**ASSIGNED TASK:**
As the answer, give a copy of each line below that includes the word "Lebensqualität".

**PROVIDED DATA:**
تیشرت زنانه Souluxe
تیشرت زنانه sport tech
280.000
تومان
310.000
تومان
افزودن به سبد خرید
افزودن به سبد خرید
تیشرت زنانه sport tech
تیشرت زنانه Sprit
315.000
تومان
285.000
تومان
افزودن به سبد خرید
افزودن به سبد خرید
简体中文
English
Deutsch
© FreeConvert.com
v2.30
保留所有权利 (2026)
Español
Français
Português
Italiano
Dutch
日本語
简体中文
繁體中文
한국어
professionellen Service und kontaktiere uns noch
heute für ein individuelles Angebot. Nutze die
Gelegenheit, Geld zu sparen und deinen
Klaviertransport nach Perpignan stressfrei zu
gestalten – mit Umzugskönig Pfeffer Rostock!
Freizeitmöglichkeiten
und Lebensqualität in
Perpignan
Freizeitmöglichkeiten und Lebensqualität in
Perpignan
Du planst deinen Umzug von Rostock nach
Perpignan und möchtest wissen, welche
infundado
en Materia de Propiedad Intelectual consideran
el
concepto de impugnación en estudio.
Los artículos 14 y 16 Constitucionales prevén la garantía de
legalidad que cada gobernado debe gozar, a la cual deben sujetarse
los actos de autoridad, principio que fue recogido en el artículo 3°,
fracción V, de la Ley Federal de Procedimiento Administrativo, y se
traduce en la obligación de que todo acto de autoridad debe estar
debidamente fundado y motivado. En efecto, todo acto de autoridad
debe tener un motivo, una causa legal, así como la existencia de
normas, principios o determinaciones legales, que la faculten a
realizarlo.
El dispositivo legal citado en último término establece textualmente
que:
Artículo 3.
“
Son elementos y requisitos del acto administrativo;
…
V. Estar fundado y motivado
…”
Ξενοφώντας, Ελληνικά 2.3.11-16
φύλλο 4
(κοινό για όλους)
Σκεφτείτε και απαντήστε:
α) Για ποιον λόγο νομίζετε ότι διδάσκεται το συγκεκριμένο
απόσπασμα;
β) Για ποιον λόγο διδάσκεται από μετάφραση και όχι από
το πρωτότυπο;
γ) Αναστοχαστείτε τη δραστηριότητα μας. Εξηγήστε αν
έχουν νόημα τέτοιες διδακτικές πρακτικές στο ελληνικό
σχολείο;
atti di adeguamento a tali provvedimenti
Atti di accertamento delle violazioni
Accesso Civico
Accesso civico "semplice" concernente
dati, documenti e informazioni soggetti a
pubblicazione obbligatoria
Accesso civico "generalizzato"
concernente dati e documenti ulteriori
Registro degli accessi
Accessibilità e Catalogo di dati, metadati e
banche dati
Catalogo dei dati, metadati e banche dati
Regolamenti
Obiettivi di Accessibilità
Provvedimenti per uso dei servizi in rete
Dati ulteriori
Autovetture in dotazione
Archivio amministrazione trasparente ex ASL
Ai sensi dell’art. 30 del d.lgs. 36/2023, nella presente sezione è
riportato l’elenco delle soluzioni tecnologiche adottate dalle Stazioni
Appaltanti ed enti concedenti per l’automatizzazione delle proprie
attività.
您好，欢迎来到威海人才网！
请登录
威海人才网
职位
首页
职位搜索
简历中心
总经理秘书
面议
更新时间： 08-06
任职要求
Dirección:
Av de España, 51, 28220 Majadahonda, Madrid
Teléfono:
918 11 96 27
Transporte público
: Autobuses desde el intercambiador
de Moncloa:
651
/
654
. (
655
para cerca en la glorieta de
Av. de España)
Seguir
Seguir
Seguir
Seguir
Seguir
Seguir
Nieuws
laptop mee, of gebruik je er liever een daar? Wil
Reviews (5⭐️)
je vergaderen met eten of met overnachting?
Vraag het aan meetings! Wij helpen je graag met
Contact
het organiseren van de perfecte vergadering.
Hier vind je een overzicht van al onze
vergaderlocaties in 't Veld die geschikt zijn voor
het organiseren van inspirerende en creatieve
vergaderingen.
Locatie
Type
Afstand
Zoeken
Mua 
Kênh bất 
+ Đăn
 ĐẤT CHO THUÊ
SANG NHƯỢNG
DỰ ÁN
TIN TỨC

**EXPECTED ANSWER:**
und Lebensqualität in
Freizeitmöglichkeiten und Lebensqualität in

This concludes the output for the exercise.